**WHAT IS NEEDED:**
Recast every line of the records below as a JSON list of strings, with one string per line and blank lines omitted.
[start]
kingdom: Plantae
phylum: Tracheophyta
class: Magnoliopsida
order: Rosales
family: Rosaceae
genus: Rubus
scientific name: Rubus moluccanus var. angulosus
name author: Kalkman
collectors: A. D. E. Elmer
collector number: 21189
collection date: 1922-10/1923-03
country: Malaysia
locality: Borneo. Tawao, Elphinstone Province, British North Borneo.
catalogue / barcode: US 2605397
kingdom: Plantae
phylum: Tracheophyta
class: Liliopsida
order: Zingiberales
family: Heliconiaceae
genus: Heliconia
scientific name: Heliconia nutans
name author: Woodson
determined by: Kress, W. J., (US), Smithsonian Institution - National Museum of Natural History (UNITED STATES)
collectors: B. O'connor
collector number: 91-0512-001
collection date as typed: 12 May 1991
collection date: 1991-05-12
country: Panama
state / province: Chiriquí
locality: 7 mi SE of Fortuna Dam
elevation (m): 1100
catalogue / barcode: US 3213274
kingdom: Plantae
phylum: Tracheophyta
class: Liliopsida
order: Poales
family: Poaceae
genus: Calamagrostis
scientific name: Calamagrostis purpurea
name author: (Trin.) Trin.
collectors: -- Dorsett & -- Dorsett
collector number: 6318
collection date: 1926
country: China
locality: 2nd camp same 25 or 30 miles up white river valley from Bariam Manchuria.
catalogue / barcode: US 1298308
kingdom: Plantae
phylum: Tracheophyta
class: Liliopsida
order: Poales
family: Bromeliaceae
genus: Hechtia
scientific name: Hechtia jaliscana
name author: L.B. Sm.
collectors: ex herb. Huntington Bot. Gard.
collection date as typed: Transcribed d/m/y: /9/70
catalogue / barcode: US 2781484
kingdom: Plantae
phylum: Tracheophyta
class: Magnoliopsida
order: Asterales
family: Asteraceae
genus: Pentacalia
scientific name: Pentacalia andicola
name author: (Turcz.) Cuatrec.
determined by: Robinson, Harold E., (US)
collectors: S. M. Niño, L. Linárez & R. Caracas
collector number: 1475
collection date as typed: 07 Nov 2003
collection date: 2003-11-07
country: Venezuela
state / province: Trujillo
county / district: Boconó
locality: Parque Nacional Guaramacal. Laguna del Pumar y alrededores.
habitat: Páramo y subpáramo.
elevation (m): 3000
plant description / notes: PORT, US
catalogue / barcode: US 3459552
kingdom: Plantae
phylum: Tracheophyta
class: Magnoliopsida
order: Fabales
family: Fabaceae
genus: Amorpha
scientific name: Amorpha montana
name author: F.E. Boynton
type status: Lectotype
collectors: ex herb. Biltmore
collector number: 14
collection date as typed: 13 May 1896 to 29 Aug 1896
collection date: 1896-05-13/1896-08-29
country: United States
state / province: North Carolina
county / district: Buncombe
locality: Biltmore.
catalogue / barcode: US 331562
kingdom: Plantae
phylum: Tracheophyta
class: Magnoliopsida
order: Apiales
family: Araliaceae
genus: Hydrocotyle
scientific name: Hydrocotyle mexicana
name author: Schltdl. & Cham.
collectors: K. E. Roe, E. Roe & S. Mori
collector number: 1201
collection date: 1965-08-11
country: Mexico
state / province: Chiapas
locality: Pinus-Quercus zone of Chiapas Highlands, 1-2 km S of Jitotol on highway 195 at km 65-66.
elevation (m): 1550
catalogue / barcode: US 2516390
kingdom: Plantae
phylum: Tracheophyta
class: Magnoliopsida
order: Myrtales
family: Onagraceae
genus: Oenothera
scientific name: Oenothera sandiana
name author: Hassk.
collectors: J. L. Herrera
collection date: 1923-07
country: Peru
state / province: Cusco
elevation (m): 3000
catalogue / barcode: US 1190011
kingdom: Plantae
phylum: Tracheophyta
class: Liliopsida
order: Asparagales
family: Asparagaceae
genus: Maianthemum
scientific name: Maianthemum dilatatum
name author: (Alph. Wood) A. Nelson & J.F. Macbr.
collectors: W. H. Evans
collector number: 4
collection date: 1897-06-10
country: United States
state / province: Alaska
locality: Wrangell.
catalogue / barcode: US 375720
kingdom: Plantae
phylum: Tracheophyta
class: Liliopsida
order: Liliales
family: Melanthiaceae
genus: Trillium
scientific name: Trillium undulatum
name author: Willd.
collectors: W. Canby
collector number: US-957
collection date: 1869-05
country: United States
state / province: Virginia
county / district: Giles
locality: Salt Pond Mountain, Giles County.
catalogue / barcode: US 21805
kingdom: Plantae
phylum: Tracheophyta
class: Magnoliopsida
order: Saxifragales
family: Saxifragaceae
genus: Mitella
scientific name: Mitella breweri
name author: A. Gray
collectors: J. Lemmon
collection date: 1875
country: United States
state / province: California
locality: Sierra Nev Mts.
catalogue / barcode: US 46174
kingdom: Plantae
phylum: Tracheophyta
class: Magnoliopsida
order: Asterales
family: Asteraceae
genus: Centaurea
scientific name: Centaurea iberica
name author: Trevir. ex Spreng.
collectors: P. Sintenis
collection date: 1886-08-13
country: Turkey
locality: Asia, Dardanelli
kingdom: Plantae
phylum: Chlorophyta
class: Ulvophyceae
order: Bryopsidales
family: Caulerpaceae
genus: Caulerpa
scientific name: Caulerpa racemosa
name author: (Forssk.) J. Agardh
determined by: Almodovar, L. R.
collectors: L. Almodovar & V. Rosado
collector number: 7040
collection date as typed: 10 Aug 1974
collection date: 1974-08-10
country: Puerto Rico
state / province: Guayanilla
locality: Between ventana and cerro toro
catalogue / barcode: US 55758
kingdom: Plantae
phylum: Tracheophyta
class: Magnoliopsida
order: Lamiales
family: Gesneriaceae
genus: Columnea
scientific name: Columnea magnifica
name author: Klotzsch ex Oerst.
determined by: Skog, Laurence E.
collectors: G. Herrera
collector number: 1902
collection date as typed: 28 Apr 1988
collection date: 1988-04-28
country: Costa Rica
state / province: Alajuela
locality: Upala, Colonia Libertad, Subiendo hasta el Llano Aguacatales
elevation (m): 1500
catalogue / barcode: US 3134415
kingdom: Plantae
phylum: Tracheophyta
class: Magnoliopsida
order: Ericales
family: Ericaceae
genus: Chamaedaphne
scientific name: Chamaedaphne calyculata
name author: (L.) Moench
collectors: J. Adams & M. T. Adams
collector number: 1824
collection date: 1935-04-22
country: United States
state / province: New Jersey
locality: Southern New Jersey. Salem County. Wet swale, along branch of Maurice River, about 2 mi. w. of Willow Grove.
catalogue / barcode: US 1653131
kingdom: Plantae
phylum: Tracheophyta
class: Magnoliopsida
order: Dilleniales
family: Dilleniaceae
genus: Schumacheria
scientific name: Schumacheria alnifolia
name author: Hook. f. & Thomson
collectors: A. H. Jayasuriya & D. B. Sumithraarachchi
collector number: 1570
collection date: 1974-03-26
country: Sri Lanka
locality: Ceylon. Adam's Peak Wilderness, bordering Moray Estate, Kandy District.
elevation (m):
[end]
**OUTPUT FOR THIS EXERCISE:**
[
  "kingdom: Plantae",
  "phylum: Tracheophyta",
  "class: Magnoliopsida",
  "order: Rosales",
  "family: Rosaceae",
  "genus: Rubus",
  "scientific name: Rubus moluccanus var. angulosus",
  "name author: Kalkman",
  "collectors: A. D. E. Elmer",
  "collector number: 21189",
  "collection date: 1922-10/1923-03",
  "country: Malaysia",
  "locality: Borneo. Tawao, Elphinstone Province, British North Borneo.",
  "catalogue / barcode: US 2605397",
  "kingdom: Plantae",
  "phylum: Tracheophyta",
  "class: Liliopsida",
  "order: Zingiberales",
  "family: Heliconiaceae",
  "genus: Heliconia",
  "scientific name: Heliconia nutans",
  "name author: Woodson",
  "determined by: Kress, W. J., (US), Smithsonian Institution - National Museum of Natural History (UNITED STATES)",
  "collectors: B. O'connor",
  "collector number: 91-0512-001",
  "collection date as typed: 12 May 1991",
  "collection date: 1991-05-12",
  "country: Panama",
  "state / province: Chiriquí",
  "locality: 7 mi SE of Fortuna Dam",
  "elevation (m): 1100",
  "catalogue / barcode: US 3213274",
  "kingdom: Plantae",
  "phylum: Tracheophyta",
  "class: Liliopsida",
  "order: Poales",
  "family: Poaceae",
  "genus: Calamagrostis",
  "scientific name: Calamagrostis purpurea",
  "name author: (Trin.) Trin.",
  "collectors: -- Dorsett & -- Dorsett",
  "collector number: 6318",
  "collection date: 1926",
  "country: China",
  "locality: 2nd camp same 25 or 30 miles up white river valley from Bariam Manchuria.",
  "catalogue / barcode: US 1298308",
  "kingdom: Plantae",
  "phylum: Tracheophyta",
  "class: Liliopsida",
  "order: Poales",
  "family: Bromeliaceae",
  "genus: Hechtia",
  "scientific name: Hechtia jaliscana",
  "name author: L.B. Sm.",
  "collectors: ex herb. Huntington Bot. Gard.",
  "collection date as typed: Transcribed d/m/y: /9/70",
  "catalogue / barcode: US 2781484",
  "kingdom: Plantae",
  "phylum: Tracheophyta",
  "class: Magnoliopsida",
  "order: Asterales",
  "family: Asteraceae",
  "genus: Pentacalia",
  "scientific name: Pentacalia andicola",
  "name author: (Turcz.) Cuatrec.",
  "determined by: Robinson, Harold E., (US)",
  "collectors: S. M. Niño, L. Linárez & R. Caracas",
  "collector number: 1475",
  "collection date as typed: 07 Nov 2003",
  "collection date: 2003-11-07",
  "country: Venezuela",
  "state / province: Trujillo",
  "county / district: Boconó",
  "locality: Parque Nacional Guaramacal. Laguna del Pumar y alrededores.",
  "habitat: Páramo y subpáramo.",
  "elevation (m): 3000",
  "plant description / notes: PORT, US",
  "catalogue / barcode: US 3459552",
  "kingdom: Plantae",
  "phylum: Tracheophyta",
  "class: Magnoliopsida",
  "order: Fabales",
  "family: Fabaceae",
  "genus: Amorpha",
  "scientific name: Amorpha montana",
  "name author: F.E. Boynton",
  "type status: Lectotype",
  "collectors: ex herb. Biltmore",
  "collector number: 14",
  "collection date as typed: 13 May 1896 to 29 Aug 1896",
  "collection date: 1896-05-13/1896-08-29",
  "country: United States",
  "state / province: North Carolina",
  "county / district: Buncombe",
  "locality: Biltmore.",
  "catalogue / barcode: US 331562",
  "kingdom: Plantae",
  "phylum: Tracheophyta",
  "class: Magnoliopsida",
  "order: Apiales",
  "family: Araliaceae",
  "genus: Hydrocotyle",
  "scientific name: Hydrocotyle mexicana",
  "name author: Schltdl. & Cham.",
  "collectors: K. E. Roe, E. Roe & S. Mori",
  "collector number: 1201",
  "collection date: 1965-08-11",
  "country: Mexico",
  "state / province: Chiapas",
  "locality: Pinus-Quercus zone of Chiapas Highlands, 1-2 km S of Jitotol on highway 195 at km 65-66.",
  "elevation (m): 1550",
  "catalogue / barcode: US 2516390",
  "kingdom: Plantae",
  "phylum: Tracheophyta",
  "class: Magnoliopsida",
  "order: Myrtales",
  "family: Onagraceae",
  "genus: Oenothera",
  "scientific name: Oenothera sandiana",
  "name author: Hassk.",
  "collectors: J. L. Herrera",
  "collection date: 1923-07",
  "country: Peru",
  "state / province: Cusco",
  "elevation (m): 3000",
  "catalogue / barcode: US 1190011",
  "kingdom: Plantae",
  "phylum: Tracheophyta",
  "class: Liliopsida",
  "order: Asparagales",
  "family: Asparagaceae",
  "genus: Maianthemum",
  "scientific name: Maianthemum dilatatum",
  "name author: (Alph. Wood) A. Nelson & J.F. Macbr.",
  "collectors: W. H. Evans",
  "collector number: 4",
  "collection date: 1897-06-10",
  "country: United States",
  "state / province: Alaska",
  "locality: Wrangell.",
  "catalogue / barcode: US 375720",
  "kingdom: Plantae",
  "phylum: Tracheophyta",
  "class: Liliopsida",
  "order: Liliales",
  "family: Melanthiaceae",
  "genus: Trillium",
  "scientific name: Trillium undulatum",
  "name author: Willd.",
  "collectors: W. Canby",
  "collector number: US-957",
  "collection date: 1869-05",
  "country: United States",
  "state / province: Virginia",
  "county / district: Giles",
  "locality: Salt Pond Mountain, Giles County.",
  "catalogue / barcode: US 21805",
  "kingdom: Plantae",
  "phylum: Tracheophyta",
  "class: Magnoliopsida",
  "order: Saxifragales",
  "family: Saxifragaceae",
  "genus: Mitella",
  "scientific name: Mitella breweri",
  "name author: A. Gray",
  "collectors: J. Lemmon",
  "collection date: 1875",
  "country: United States",
  "state / province: California",
  "locality: Sierra Nev Mts.",
  "catalogue / barcode: US 46174",
  "kingdom: Plantae",
  "phylum: Tracheophyta",
  "class: Magnoliopsida",
  "order: Asterales",
  "family: Asteraceae",
  "genus: Centaurea",
  "scientific name: Centaurea iberica",
  "name author: Trevir. ex Spreng.",
  "collectors: P. Sintenis",
  "collection date: 1886-08-13",
  "country: Turkey",
  "locality: Asia, Dardanelli",
  "kingdom: Plantae",
  "phylum: Chlorophyta",
  "class: Ulvophyceae",
  "order: Bryopsidales",
  "family: Caulerpaceae",
  "genus: Caulerpa",
  "scientific name: Caulerpa racemosa",
  "name author: (Forssk.) J. Agardh",
  "determined by: Almodovar, L. R.",
  "collectors: L. Almodovar & V. Rosado",
  "collector number: 7040",
  "collection date as typed: 10 Aug 1974",
  "collection date: 1974-08-10",
  "country: Puerto Rico",
  "state / province: Guayanilla",
  "locality: Between ventana and cerro toro",
  "catalogue / barcode: US 55758",
  "kingdom: Plantae",
  "phylum: Tracheophyta",
  "class: Magnoliopsida",
  "order: Lamiales",
  "family: Gesneriaceae",
  "genus: Columnea",
  "scientific name: Columnea magnifica",
  "name author: Klotzsch ex Oerst.",
  "determined by: Skog, Laurence E.",
  "collectors: G. Herrera",
  "collector number: 1902",
  "collection date as typed: 28 Apr 1988",
  "collection date: 1988-04-28",
  "country: Costa Rica",
  "state / province: Alajuela",
  "locality: Upala, Colonia Libertad, Subiendo hasta el Llano Aguacatales",
  "elevation (m): 1500",
  "catalogue / barcode: US 3134415",
  "kingdom: Plantae",
  "phylum: Tracheophyta",
  "class: Magnoliopsida",
  "order: Ericales",
  "family: Ericaceae",
  "genus: Chamaedaphne",
  "scientific name: Chamaedaphne calyculata",
  "name author: (L.) Moench",
  "collectors: J. Adams & M. T. Adams",
  "collector number: 1824",
  "collection date: 1935-04-22",
  "country: United States",
  "state / province: New Jersey",
  "locality: Southern New Jersey. Salem County. Wet swale, along branch of Maurice River, about 2 mi. w. of Willow Grove.",
  "catalogue / barcode: US 1653131",
  "kingdom: Plantae",
  "phylum: Tracheophyta",
  "class: Magnoliopsida",
  "order: Dilleniales",
  "family: Dilleniaceae",
  "genus: Schumacheria",
  "scientific name: Schumacheria alnifolia",
  "name author: Hook. f. & Thomson",
  "collectors: A. H. Jayasuriya & D. B. Sumithraarachchi",
  "collector number: 1570",
  "collection date: 1974-03-26",
  "country: Sri Lanka",
  "locality: Ceylon. Adam's Peak Wilderness, bordering Moray Estate, Kandy District.",
  "elevation (m):"
]